Erasmus Universiteit Rotterdam: tussen droom en daad

/

In 2016 heeft de Staat der Nederlanden het VN-verdrag inzake de rechten van personen met een handicap geratificeerd. Het doel van dit verdrag is “[hun] volledige genot van alle mensenrechten en fundamentele vrijheden op voet van gelijkheid te bevorderen, beschermen en waarborgen, [alsmede] de eerbiediging van hun inherente waardigheid te bevorderen.” Volgens artikel 24 lid 5 betekent dat ook dat ze “zonder discriminatie en op voet van gelijkheid met anderen, toegang verkrijgen tot algemeen universitair en hoger beroepsonderwijs (…)” en dat hun “redelijke aanpassingen” worden verschaft om met vrucht aan dat onderwijs deel te nemen. In 2020 heeft het Nederlandse College voor de Rechten van de Mens uitgediept wat het recht op onderwijs precies inhoudt voor gehandicapte leerlingen en studenten.
Op 9 oktober 2019 heeft de rector van de Erasmus Universiteit Rotterdam (EUR) namens zijn onderwijsinstelling de nationale intentieverklaring ondertekend waarin de universiteiten en hogescholen zich verbinden om zich in te zetten voor studenten en aspirant-studenten die behept zijn met een functiebeperking. Zodoende is de EUR ook toegetreden tot de landelijke werkgroep van het Expertisecentrum Inclusief Onderwijs (ECIO) die de doelen van het VN-verdrag op brede schaal beoogt te realiseren. Zomer 2023 telde de werkgroep 27 instellingsvertegenwoordigers. In een jaarlijkse schriftelijke rondvraag werd door hen gerapporteerd dat er nog weinig schot in zit.
Deze bittere werkelijkheid slaat in elk geval op de Rotterdamse faculteit Geneeskunde. Daar huldigen ze als uitgangspunt dat ze uitsluitend gezonde zielen in gezonde lijven mogen afleveren: bij afstuderen moeten hun studenten 100% ‘fit to practise’ zijn. Meer in concreto is in de examenregeling van de masteropleiding vastgelegd dat studenten moeten vertrekken als ze onvoldoende beschikken over de algemene professionele vaardigheden die vereist zijn in het contact met anderen. En mei 2023 moest een autistische student zelfs ervaren dat hem het diploma van basisarts geweigerd werd terwijl hij alle benodigde studiepunten op zak had. Met deze wandaad gooide de faculteit niet alleen de toekomstdroom van Fouad-L maar ook diens “inherente waardigheid” in duigen.

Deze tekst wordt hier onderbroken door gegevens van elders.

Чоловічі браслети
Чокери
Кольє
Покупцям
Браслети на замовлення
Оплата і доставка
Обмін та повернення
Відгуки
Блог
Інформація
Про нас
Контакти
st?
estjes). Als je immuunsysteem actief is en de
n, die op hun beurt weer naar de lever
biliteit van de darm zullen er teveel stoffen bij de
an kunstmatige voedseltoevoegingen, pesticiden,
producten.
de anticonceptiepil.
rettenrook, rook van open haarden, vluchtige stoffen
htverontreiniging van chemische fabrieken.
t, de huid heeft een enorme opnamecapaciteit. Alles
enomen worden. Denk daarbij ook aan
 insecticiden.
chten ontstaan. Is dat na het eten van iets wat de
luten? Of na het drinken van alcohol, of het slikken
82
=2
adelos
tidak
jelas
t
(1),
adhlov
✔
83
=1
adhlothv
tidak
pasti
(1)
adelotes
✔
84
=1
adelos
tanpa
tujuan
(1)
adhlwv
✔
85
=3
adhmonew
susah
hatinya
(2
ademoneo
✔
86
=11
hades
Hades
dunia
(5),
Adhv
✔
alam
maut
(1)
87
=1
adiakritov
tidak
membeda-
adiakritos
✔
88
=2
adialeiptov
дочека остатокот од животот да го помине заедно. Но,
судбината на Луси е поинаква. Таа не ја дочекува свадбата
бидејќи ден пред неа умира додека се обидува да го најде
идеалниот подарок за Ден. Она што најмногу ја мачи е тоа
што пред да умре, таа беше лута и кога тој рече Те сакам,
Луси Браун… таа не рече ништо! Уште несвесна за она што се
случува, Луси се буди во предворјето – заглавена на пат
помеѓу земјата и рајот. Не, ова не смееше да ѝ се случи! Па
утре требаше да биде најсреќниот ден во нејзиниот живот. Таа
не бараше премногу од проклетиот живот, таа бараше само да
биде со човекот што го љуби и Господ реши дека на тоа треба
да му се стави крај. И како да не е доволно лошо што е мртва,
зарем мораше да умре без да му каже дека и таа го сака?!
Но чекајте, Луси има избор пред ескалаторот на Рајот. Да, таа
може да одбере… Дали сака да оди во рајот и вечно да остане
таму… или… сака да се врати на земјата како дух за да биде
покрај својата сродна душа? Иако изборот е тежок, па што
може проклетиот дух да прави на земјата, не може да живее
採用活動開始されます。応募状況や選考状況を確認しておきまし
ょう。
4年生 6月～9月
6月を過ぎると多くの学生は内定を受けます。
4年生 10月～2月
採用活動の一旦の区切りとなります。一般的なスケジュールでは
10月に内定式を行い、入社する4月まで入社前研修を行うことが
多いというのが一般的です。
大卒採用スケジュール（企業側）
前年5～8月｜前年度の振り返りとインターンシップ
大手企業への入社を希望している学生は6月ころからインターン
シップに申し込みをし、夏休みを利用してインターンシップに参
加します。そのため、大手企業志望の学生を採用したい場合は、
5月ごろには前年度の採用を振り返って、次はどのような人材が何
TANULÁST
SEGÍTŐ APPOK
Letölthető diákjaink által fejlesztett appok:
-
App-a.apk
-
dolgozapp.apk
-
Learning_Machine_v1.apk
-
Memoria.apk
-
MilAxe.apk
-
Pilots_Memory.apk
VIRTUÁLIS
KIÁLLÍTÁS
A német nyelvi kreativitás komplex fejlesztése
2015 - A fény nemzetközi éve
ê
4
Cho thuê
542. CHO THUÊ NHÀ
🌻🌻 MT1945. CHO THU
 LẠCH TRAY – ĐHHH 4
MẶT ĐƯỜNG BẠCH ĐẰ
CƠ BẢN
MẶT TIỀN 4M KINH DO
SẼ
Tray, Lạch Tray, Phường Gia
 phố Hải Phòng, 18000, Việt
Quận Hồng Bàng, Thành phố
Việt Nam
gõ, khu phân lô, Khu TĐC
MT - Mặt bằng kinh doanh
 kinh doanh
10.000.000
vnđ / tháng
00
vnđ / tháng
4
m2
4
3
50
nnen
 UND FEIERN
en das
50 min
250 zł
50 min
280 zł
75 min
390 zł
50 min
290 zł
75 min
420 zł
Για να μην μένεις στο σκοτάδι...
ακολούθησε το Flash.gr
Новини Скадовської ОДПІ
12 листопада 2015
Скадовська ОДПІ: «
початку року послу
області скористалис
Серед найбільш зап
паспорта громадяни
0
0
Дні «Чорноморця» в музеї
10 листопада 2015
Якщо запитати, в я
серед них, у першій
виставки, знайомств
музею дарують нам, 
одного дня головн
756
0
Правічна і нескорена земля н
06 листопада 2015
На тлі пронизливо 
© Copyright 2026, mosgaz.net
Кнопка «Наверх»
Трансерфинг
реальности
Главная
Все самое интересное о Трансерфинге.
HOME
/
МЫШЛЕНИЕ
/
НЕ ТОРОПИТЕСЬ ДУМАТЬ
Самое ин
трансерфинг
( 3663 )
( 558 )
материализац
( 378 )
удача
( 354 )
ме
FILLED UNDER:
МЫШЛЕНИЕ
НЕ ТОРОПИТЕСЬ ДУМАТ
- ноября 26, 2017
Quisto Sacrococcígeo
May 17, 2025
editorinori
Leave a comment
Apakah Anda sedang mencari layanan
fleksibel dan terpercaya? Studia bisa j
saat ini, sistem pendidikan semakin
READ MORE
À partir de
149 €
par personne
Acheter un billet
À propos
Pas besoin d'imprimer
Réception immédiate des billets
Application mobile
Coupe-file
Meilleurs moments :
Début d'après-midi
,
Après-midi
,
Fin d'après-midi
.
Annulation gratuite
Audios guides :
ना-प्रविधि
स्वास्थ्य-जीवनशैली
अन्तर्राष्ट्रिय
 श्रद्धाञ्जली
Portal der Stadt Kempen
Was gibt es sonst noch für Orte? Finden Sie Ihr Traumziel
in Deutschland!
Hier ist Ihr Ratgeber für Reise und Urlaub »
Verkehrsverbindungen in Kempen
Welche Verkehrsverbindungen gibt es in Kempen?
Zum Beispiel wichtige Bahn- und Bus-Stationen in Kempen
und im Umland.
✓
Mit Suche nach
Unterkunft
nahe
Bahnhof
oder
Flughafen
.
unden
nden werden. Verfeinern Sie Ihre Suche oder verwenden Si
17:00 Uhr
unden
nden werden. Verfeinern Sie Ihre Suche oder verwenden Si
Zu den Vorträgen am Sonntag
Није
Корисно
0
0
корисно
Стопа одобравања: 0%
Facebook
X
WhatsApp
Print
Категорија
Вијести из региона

Wil je reageren op dit blogbericht? Schrijf dan een reactie op je eigen site en stuur een trackback naar https://onderwijsethiek.nl/onderwijs/erasmus-universiteit-rotterdam-tussen-droom-en-daad/trackback/ of stuur je reactie per e-mail en vermeld daarbij de permalink van ons bericht (HTML-codes zijn toegestaan).

Eén reactie op “Erasmus Universiteit Rotterdam: tussen droom en daad”

  1. Op de facultaire website staat: “Binnen de opleiding Geneeskunde aan het Erasmus MC wordt in beginsel geen onderscheid gemaakt tussen studenten mèt en studenten zònder een functiebeperking. Voor zover passend binnen de kaders van het ‘Raamplan artsopleiding 2020’ streeft de opleiding ernaar dat het deelnemen aan onderwijs en het afleggen van toetsen ook voor studenten met een functiebeperking goed uitvoerbaar is. De opleiding Geneeskunde spant zich ervoor in de obstakels weg te nemen die een student ten gevolge van een beperking ondervindt. Aanpassingen mogen de kwaliteit of de moeilijkheidsgraad van het onderwijs of een toets niet wijzigen of nadelig zijn voor studenten zonder functiebeperking.” In bijlage 5 van de Onderwijs- en Examenregeling van de masteropleiding wordt uitgelegd wat dat betekent: studenten die onvoldoende beschikken over de algemene vaardigheden die vereist zijn in het contact met anderen, horen in principe niet thuis in de masteropleiding.